1. What are the different types of punctuation marks?
Ans. Punctuation marks can be broadly classified into six main types: periods (.), question marks (?), exclamation marks (!), commas (,), semicolons (;), and colons (:).
2. How do I use a period correctly?
Ans. A period is used at the end of a declarative sentence or an abbreviation. It indicates the end of a statement or a complete thought. For example, "I went to the store." or "Dr. Smith."
3. When should I use a semicolon?
Ans. A semicolon is used to join two closely related independent clauses (complete sentences) without a coordinating conjunction. It can also be used to separate items in a list when the items contain commas. For example, "I love to hike; it's my favorite outdoor activity."

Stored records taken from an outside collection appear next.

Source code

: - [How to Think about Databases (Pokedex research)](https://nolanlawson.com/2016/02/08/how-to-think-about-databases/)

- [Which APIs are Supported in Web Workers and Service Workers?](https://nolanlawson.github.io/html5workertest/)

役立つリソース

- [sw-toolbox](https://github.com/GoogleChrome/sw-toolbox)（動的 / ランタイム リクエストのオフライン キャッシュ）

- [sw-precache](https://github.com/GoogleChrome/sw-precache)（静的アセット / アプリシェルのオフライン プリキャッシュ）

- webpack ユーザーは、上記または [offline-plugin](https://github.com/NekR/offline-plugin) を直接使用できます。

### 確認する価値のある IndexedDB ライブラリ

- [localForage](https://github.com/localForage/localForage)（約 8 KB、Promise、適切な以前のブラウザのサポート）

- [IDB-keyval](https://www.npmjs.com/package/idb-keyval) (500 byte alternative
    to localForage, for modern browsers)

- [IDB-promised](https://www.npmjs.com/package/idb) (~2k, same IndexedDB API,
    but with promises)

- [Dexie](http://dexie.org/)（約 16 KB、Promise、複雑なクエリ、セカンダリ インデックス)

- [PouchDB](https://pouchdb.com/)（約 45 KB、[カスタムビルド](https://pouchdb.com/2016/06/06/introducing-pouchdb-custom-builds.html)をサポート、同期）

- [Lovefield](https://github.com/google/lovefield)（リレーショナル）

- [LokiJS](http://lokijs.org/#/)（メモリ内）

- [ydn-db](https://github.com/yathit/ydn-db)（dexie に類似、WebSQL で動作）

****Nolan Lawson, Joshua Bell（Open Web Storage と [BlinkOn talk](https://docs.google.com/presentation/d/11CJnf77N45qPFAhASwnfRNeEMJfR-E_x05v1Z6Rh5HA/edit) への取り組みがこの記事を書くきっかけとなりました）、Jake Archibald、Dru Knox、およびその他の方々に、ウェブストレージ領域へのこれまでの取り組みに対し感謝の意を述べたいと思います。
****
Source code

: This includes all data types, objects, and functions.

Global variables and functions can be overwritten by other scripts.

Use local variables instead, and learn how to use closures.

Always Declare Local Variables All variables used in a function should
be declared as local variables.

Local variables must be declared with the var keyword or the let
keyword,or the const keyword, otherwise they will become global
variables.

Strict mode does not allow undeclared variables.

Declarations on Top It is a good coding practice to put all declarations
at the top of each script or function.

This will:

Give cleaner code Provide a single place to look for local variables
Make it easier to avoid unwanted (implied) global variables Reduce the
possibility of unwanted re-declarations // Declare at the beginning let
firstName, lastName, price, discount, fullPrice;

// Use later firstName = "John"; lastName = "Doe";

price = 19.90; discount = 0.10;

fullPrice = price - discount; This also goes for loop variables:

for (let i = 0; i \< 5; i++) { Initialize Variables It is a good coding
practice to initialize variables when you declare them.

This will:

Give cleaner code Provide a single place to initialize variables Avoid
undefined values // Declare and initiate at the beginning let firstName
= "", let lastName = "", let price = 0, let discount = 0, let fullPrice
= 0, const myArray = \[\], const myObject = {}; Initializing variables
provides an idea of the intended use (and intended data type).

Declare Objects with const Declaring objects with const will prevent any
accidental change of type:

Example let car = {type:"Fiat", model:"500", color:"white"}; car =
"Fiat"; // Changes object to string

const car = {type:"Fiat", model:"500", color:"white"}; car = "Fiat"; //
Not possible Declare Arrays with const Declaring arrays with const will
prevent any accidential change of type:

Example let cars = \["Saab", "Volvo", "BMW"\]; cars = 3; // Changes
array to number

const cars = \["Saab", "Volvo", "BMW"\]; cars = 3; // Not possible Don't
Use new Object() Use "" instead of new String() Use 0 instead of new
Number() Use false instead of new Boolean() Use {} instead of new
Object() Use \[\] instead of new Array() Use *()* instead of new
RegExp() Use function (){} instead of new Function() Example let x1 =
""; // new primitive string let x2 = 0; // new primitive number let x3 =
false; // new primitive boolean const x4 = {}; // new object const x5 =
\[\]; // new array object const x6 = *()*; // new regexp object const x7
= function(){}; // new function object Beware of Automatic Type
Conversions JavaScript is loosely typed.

4. What is the purpose of an exclamation mark?
Ans. An exclamation mark is used to express strong emotions, excitement, or emphasis in a sentence. It is typically placed at the end of a sentence or after an interjection. For example, "What a beautiful day!" or "Wow!"
5. Can you explain the difference between a colon and a semicolon?
Ans. A colon (:) is used to introduce a list, an explanation, or a quotation. It is also used to separate the hour and minute in a time reference. On the other hand, a semicolon (;) is used to connect two closely related independent clauses or to separate items in a list when the items contain commas.